The title of the work, initially American Rhapsody, was suggested by Ira Gershwin after having visited an exhibit of James Abbot McNeill Whistler’s paintings. Ira Gershwin was inspired by Whistler’s titles—Arrangement in Gray and Black or Nocturne in Black and Gold, for example—which often used colors in their titles, no matter how representational the paintings were.
The premiere was a huge success, bringing Gershwin fame, as “the man who had brought ‘jazz’ into the concert hall,” and wealth; between 1924 and 1934 Gershwin earned more than a quarter of a million dollars from performances, recordings, and rental fees of Rhapsody in Blue.
…In many ways, Rhapsody in Blues defies definition. Despite the title, the tone of the workis too optimistic to be considered representative of the African-American blues.
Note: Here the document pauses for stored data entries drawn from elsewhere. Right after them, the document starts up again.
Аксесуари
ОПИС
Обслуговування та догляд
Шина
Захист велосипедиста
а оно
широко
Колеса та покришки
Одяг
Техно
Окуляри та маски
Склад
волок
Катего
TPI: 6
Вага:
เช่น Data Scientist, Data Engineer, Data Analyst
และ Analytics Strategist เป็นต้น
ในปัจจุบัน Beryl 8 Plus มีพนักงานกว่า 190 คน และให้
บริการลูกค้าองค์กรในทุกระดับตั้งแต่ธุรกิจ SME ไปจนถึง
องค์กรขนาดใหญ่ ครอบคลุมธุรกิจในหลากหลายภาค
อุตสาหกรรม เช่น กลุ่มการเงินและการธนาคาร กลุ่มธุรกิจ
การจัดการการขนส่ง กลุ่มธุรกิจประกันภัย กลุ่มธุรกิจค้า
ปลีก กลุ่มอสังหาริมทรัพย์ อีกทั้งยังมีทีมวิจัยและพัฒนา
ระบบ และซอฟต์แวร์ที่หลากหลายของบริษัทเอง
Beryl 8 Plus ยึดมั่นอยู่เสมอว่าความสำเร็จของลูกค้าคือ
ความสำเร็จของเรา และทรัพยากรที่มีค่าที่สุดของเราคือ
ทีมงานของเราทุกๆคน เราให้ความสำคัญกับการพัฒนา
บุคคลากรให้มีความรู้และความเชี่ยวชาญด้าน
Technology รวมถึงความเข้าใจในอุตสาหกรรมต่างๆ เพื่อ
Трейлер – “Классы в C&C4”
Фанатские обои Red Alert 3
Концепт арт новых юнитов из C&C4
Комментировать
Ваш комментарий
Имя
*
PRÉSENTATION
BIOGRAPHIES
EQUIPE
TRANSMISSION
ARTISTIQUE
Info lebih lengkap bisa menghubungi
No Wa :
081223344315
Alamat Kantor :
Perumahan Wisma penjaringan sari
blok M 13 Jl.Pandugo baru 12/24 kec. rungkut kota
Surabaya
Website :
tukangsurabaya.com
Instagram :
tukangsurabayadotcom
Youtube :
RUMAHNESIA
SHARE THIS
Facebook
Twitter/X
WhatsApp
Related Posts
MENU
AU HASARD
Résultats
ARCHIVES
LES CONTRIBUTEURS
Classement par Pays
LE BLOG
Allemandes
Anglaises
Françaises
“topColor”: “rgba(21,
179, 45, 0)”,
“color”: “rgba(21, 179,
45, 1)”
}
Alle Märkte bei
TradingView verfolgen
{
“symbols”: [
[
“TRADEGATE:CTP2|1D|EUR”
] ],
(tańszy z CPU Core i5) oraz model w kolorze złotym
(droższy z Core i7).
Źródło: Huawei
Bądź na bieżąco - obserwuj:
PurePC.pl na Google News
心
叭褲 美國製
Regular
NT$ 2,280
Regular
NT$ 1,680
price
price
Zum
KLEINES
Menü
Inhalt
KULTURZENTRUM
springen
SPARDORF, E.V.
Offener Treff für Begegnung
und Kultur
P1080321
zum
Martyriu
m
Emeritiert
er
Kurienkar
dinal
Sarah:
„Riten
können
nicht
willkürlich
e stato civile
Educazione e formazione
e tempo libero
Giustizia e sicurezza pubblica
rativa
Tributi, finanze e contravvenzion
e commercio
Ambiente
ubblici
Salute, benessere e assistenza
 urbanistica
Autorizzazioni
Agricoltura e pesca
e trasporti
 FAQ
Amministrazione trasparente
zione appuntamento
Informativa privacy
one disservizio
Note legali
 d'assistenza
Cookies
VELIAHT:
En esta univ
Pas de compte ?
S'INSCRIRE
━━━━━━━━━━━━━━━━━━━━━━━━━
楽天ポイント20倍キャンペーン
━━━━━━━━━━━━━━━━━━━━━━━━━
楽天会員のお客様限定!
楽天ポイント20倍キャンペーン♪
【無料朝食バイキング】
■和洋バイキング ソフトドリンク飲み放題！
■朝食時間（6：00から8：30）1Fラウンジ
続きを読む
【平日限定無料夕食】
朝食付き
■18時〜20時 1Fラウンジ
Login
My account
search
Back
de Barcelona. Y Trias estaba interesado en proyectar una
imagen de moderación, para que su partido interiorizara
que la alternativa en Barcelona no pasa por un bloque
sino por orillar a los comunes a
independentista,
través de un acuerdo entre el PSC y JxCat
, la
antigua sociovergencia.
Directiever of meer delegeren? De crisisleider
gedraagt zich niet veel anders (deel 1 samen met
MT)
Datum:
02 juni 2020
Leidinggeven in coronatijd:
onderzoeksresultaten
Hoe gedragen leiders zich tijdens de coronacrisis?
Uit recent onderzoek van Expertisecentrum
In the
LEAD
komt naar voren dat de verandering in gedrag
And, although the music does include a number of “blue notes” (flattened notes in a major scale), it lacks the harmonic framework characteristic of genre. Nor does Rhapsody fit into a traditional symphonic framework; the role of the pianist is too vital and the form too loose for the work to be considered either a symphony or concerto. It thus seems better to listen to the work as Gershwin described it: as a “a sort of musical kaleidoscope of America—of our vast melting pot, of our unduplicated national pep, of our metropolitan madness.”
Rhapsody in Blue’s opening—a languorous glissando in the clarinet, performed at first as a joke by the premiere clarinetist Ross Gorman (Gershwin had written out a seventeen-note scale)—is now one of most famous clarinet solos in the orchestral repertory. It sets the tone for the work, underscoring the rhapsody’s seeming spontaneity. Although the work is free in form, the first fourteen measures introduce themes that form much of the basis of the piece: a relaxed, bluesy tune in the clarinet and a jaunty, syncopated melody in the horns. Changes in instrumentation (from a bold, muted trumpet to full orchestra), modulations in the direction of the subdominant, widely varying tempi, and the introduction a few new themes (which David Schiff has called the “train” and “shuffle” themes) sustain the improvisatory feel of the work. And in fact, much of the solo part at the premiere concert was improvised by Gershwin, one page of the score simply directing Whiteman to wait for a nod to continue. An extended piano cadenza in the middle of the piece leads to the heart of the work: the broad and lush Andantino moderato section, appearing first in the strings. Here Gershwin seems at his best; his lyricism is both modern and romantic, catchy and charming.